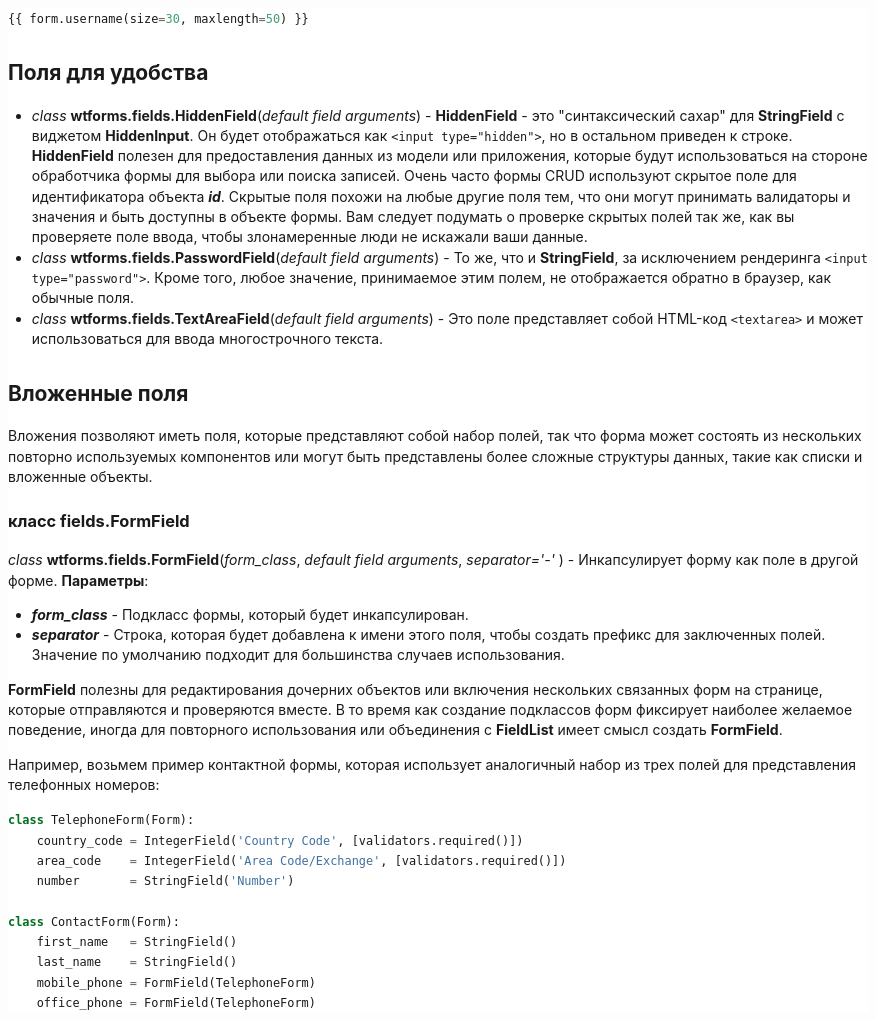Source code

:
 ```python
{{ form.username(size=30, maxlength=50) }}
```

## Поля для удобства

* &#x20;_class_ **wtforms.fields.HiddenField**(_default field arguments_) - **HiddenField** - это "синтаксический сахар" для **StringField** с виджетом **HiddenInput**. Он будет отображаться как `<input type="hidden">`, но в остальном приведен к строке. **HiddenField** полезен для предоставления данных из модели или приложения, которые будут использоваться на стороне обработчика формы для выбора или поиска записей. Очень часто формы CRUD используют скрытое поле для идентификатора объекта _**id**_. Скрытые поля похожи на любые другие поля тем, что они могут принимать валидаторы и значения и быть доступны в объекте формы. Вам следует подумать о проверке скрытых полей так же, как вы проверяете поле ввода, чтобы злонамеренные люди не искажали ваши данные.
* &#x20;_class_ **wtforms.fields.PasswordField**(_default field arguments_) - То же, что и **StringField**, за исключением рендеринга `<input type="password">`. Кроме того, любое значение, принимаемое этим полем, не отображается обратно в браузер, как обычные поля.
* &#x20;_class_ **wtforms.fields.TextAreaField**(_default field arguments_) - Это поле представляет собой HTML-код `<textarea>` и может использоваться для ввода многострочного текста.

## Вложенные поля

Вложения позволяют иметь поля, которые представляют собой набор полей, так что форма может состоять из нескольких повторно используемых компонентов или могут быть представлены более сложные структуры данных, такие как списки и вложенные объекты.

### класс fields.FormField

_class_ **wtforms.fields.FormField**(_form\_class_, _default field arguments_, _separator='-'_ ) - Инкапсулирует форму как поле в другой форме. **Параметры**:

* _**form\_class**_ - Подкласс формы, который будет инкапсулирован.
* _**separator**_ - Строка, которая будет добавлена к имени этого поля, чтобы создать префикс для заключенных полей. Значение по умолчанию подходит для большинства случаев использования.

**FormField** полезны для редактирования дочерних объектов или включения нескольких связанных форм на странице, которые отправляются и проверяются вместе. В то время как создание подклассов форм фиксирует наиболее желаемое поведение, иногда для повторного использования или объединения с **FieldList** имеет смысл создать **FormField**.

Например, возьмем пример контактной формы, которая использует аналогичный набор из трех полей для представления телефонных номеров:

```python
class TelephoneForm(Form):
    country_code = IntegerField('Country Code', [validators.required()])
    area_code    = IntegerField('Area Code/Exchange', [validators.required()])
    number       = StringField('Number')

class ContactForm(Form):
    first_name   = StringField()
    last_name    = StringField()
    mobile_phone = FormField(TelephoneForm)
    office_phone = FormField(TelephoneForm)
```
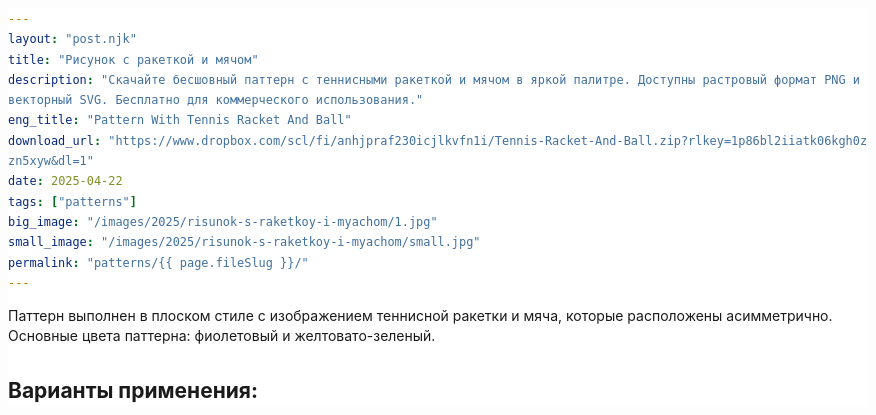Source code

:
 ```yaml
---
layout: "post.njk"
title: "Рисунок с ракеткой и мячом"
description: "Скачайте бесшовный паттерн с теннисными ракеткой и мячом в яркой палитре. Доступны растровый формат PNG и векторный SVG. Бесплатно для коммерческого использования."
eng_title: "Pattern With Tennis Racket And Ball"
download_url: "https://www.dropbox.com/scl/fi/anhjpraf230icjlkvfn1i/Tennis-Racket-And-Ball.zip?rlkey=1p86bl2iiatk06kgh0zzn5xyw&dl=1"
date: 2025-04-22
tags: ["patterns"]
big_image: "/images/2025/risunok-s-raketkoy-i-myachom/1.jpg"
small_image: "/images/2025/risunok-s-raketkoy-i-myachom/small.jpg"
permalink: "patterns/{{ page.fileSlug }}/"
---
```


<p>Паттерн выполнен в плоском стиле с изображением теннисной ракетки и мяча, которые расположены асимметрично. Основные цвета паттерна: фиолетовый и желтовато-зеленый.</p>

<h2>Варианты применения:</h2>

<div class="image-container">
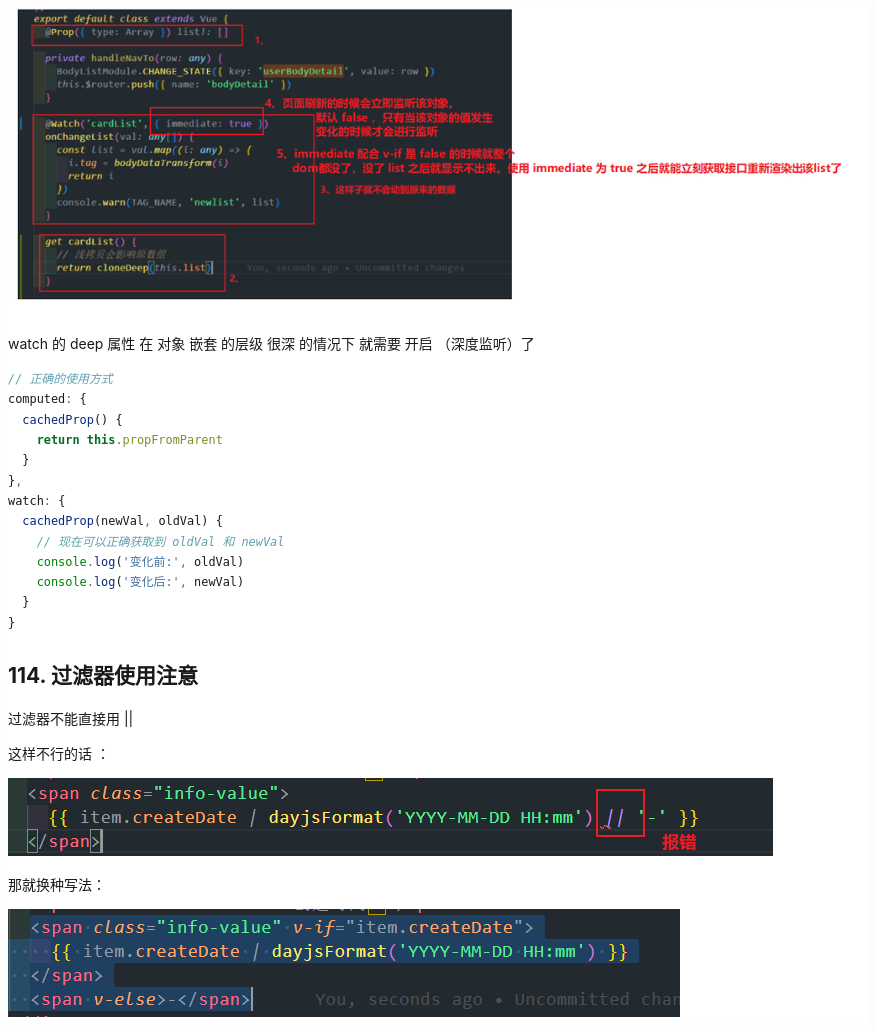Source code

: ![computed watch 4](../../assets/images/WEBRESOURCE1930714b34bf5a3687ca077f117b5221截图.png)

watch 的 deep 属性 在 对象 嵌套 的层级 很深 的情况下 就需要 开启 （深度监听）了

```javascript
// 正确的使用方式
computed: {
  cachedProp() {
    return this.propFromParent
  }
},
watch: {
  cachedProp(newVal, oldVal) {
    // 现在可以正确获取到 oldVal 和 newVal
    console.log('变化前:', oldVal)
    console.log('变化后:', newVal)
  }
}
```

## 114. 过滤器使用注意

过滤器不能直接用 ||

这样不行的话 ：

![过滤器问题](../../assets/images/WEBRESOURCE6569347fa0004edd2e88ba7cd8644038截图.png)

那就换种写法：

![过滤器解决](../../assets/images/WEBRESOURCE45cded549582dadebdfed62d2f991e72截图.png)
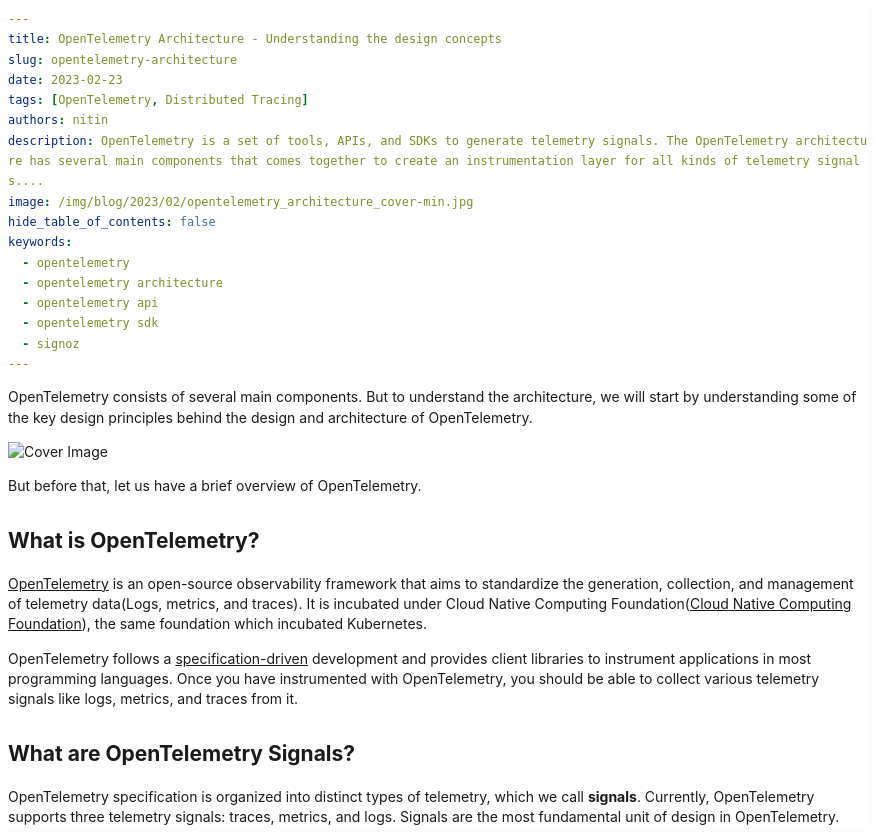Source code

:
 ```yaml
---
title: OpenTelemetry Architecture - Understanding the design concepts
slug: opentelemetry-architecture
date: 2023-02-23
tags: [OpenTelemetry, Distributed Tracing]
authors: nitin
description: OpenTelemetry is a set of tools, APIs, and SDKs to generate telemetry signals. The OpenTelemetry architecture has several main components that comes together to create an instrumentation layer for all kinds of telemetry signals....
image: /img/blog/2023/02/opentelemetry_architecture_cover-min.jpg
hide_table_of_contents: false
keywords:
  - opentelemetry
  - opentelemetry architecture
  - opentelemetry api
  - opentelemetry sdk
  - signoz
---
```


<head>
  <link rel="canonical" href="https://signoz.io/blog/opentelemetry-architecture/"/>
</head>

OpenTelemetry consists of several main components. But to understand the architecture, we will start by understanding some of the key design principles behind the design and architecture of OpenTelemetry.



![Cover Image](/img/blog/2023/02/opentelemetry_architecture_cover.webp)

But before that, let us have a brief overview of OpenTelemetry.

## What is OpenTelemetry?

<a href = "https://opentelemetry.io/" rel="noopener noreferrer nofollow" target="_blank" >OpenTelemetry</a> is an open-source observability framework that aims to standardize the generation, collection, and management of telemetry data(Logs, metrics, and traces). It is incubated under Cloud Native Computing Foundation(<a href = "https://www.cncf.io/" rel="noopener noreferrer nofollow" target="_blank" >Cloud Native Computing Foundation</a>), the same foundation which incubated Kubernetes.

OpenTelemetry follows a <a href = "https://opentelemetry.io/docs/specs/otel/" rel="noopener noreferrer nofollow" target="_blank" >specification-driven</a> development and provides client libraries to instrument applications in most programming languages. Once you have instrumented with OpenTelemetry, you should be able to collect various telemetry signals like logs, metrics, and traces from it.

## What are OpenTelemetry Signals?

OpenTelemetry specification is organized into distinct types of telemetry, which we call **signals**. Currently, OpenTelemetry supports three telemetry signals: traces, metrics, and logs. Signals are the most fundamental unit of design in OpenTelemetry.
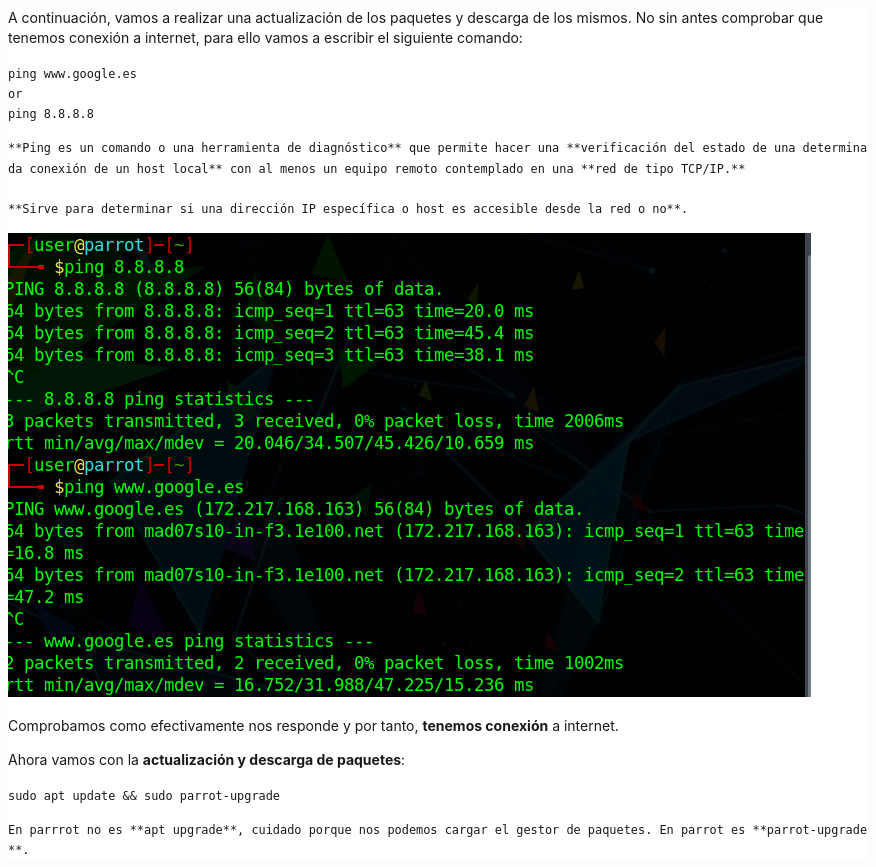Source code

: A continuación, vamos a realizar una actualización de los paquetes y descarga de los mismos. No sin antes comprobar que tenemos conexión a internet, para ello vamos a escribir el siguiente comando:

```
ping www.google.es
or
ping 8.8.8.8
```

```ad-note
**Ping es un comando o una herramienta de diagnóstico** que permite hacer una **verificación del estado de una determinada conexión de un host local** con al menos un equipo remoto contemplado en una **red de tipo TCP/IP.**

**Sirve para determinar si una dirección IP específica o host es accesible desde la red o no**.

```
![[pingGoogleParrot.png]](/Images/pingGoogleParrot.png)

Comprobamos como efectivamente nos responde y por tanto, **tenemos conexión** a internet.

Ahora vamos con la **actualización y descarga de paquetes**:

```
sudo apt update && sudo parrot-upgrade
```

```ad-warning
En parrrot no es **apt upgrade**, cuidado porque nos podemos cargar el gestor de paquetes. En parrot es **parrot-upgrade**.
```
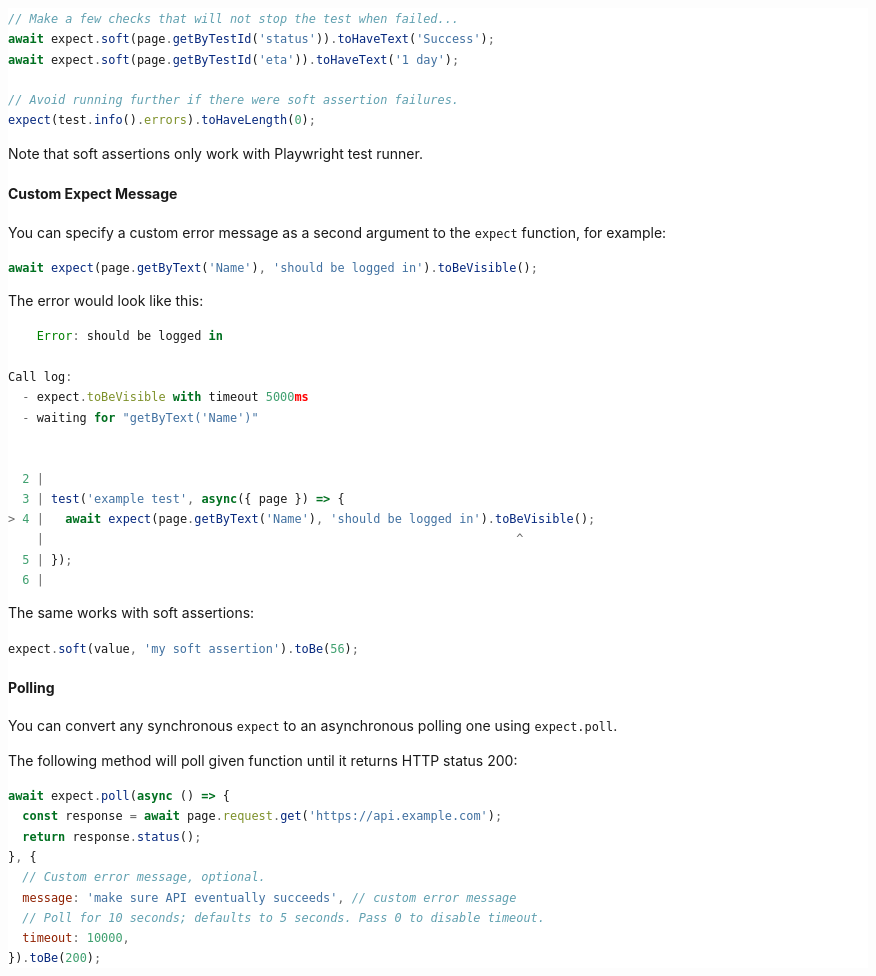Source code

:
 ```JavaScript
// Make a few checks that will not stop the test when failed...
await expect.soft(page.getByTestId('status')).toHaveText('Success');
await expect.soft(page.getByTestId('eta')).toHaveText('1 day');

// Avoid running further if there were soft assertion failures.
expect(test.info().errors).toHaveLength(0);
```

Note that soft assertions only work with Playwright test runner.

#### Custom Expect Message

You can specify a custom error message as a second argument to the `expect` function, for example:

```JavaScript
await expect(page.getByText('Name'), 'should be logged in').toBeVisible();
```

The error would look like this:

```JavaScript
    Error: should be logged in

Call log:
  - expect.toBeVisible with timeout 5000ms
  - waiting for "getByText('Name')"


  2 |
  3 | test('example test', async({ page }) => {
> 4 |   await expect(page.getByText('Name'), 'should be logged in').toBeVisible();
    |                                                                  ^
  5 | });
  6 |
```

The same works with soft assertions:

```JavaScript
expect.soft(value, 'my soft assertion').toBe(56);
```

#### Polling

You can convert any synchronous `expect` to an asynchronous polling one using `expect.poll`.

The following method will poll given function until it returns HTTP status 200:

```JavaScript
await expect.poll(async () => {
  const response = await page.request.get('https://api.example.com');
  return response.status();
}, {
  // Custom error message, optional.
  message: 'make sure API eventually succeeds', // custom error message
  // Poll for 10 seconds; defaults to 5 seconds. Pass 0 to disable timeout.
  timeout: 10000,
}).toBe(200);
```
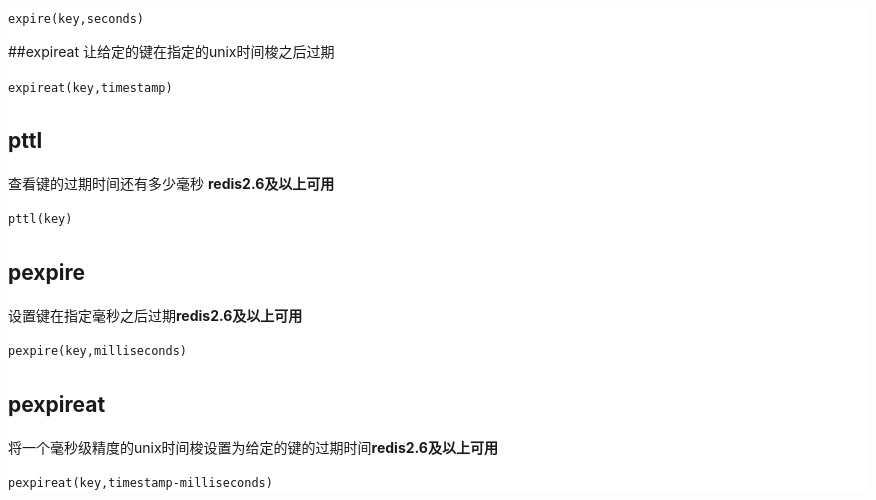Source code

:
 ```
expire(key,seconds)
```
##expireat
让给定的键在指定的unix时间梭之后过期

```
expireat(key,timestamp)
```
## pttl
查看键的过期时间还有多少毫秒 **redis2.6及以上可用**

```
pttl(key)
```
## pexpire
设置键在指定毫秒之后过期**redis2.6及以上可用**

```
pexpire(key,milliseconds)
```
## pexpireat
将一个毫秒级精度的unix时间梭设置为给定的键的过期时间**redis2.6及以上可用**

```
pexpireat(key,timestamp-milliseconds)
```

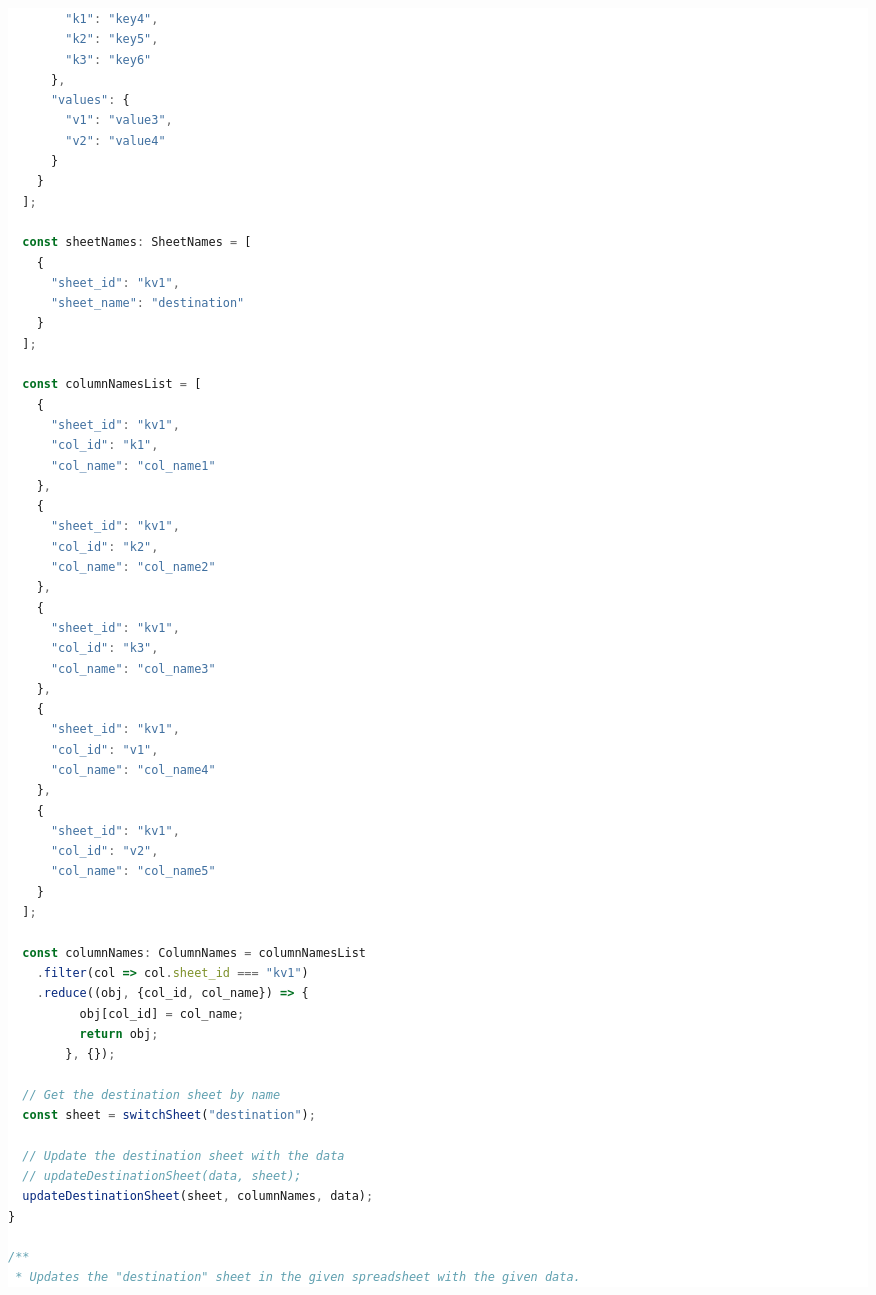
 ```typescript
        "k1": "key4",
        "k2": "key5",
        "k3": "key6"
      },
      "values": {
        "v1": "value3",
        "v2": "value4"
      }
    }
  ];

  const sheetNames: SheetNames = [
    {
      "sheet_id": "kv1",
      "sheet_name": "destination"
    }
  ];
  
  const columnNamesList = [
    {
      "sheet_id": "kv1",
      "col_id": "k1",
      "col_name": "col_name1"
    },
    {
      "sheet_id": "kv1",
      "col_id": "k2",
      "col_name": "col_name2"
    },
    {
      "sheet_id": "kv1",
      "col_id": "k3",
      "col_name": "col_name3"
    },
    {
      "sheet_id": "kv1",
      "col_id": "v1",
      "col_name": "col_name4"
    },
    {
      "sheet_id": "kv1",
      "col_id": "v2",
      "col_name": "col_name5"
    }
  ];

  const columnNames: ColumnNames = columnNamesList
    .filter(col => col.sheet_id === "kv1")
    .reduce((obj, {col_id, col_name}) => {
          obj[col_id] = col_name;
          return obj;
        }, {});

  // Get the destination sheet by name
  const sheet = switchSheet("destination");

  // Update the destination sheet with the data
  // updateDestinationSheet(data, sheet);
  updateDestinationSheet(sheet, columnNames, data);
}

/**
 * Updates the "destination" sheet in the given spreadsheet with the given data.
```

- **Required work**
Scan the listing and copy every line where the string "example" shows up.

- **Response area**
You can specify a custom error message as a second argument to the `expect` function, for example:
  3 | test('example test', async({ page }) => {
  const response = await page.request.get('https://api.example.com');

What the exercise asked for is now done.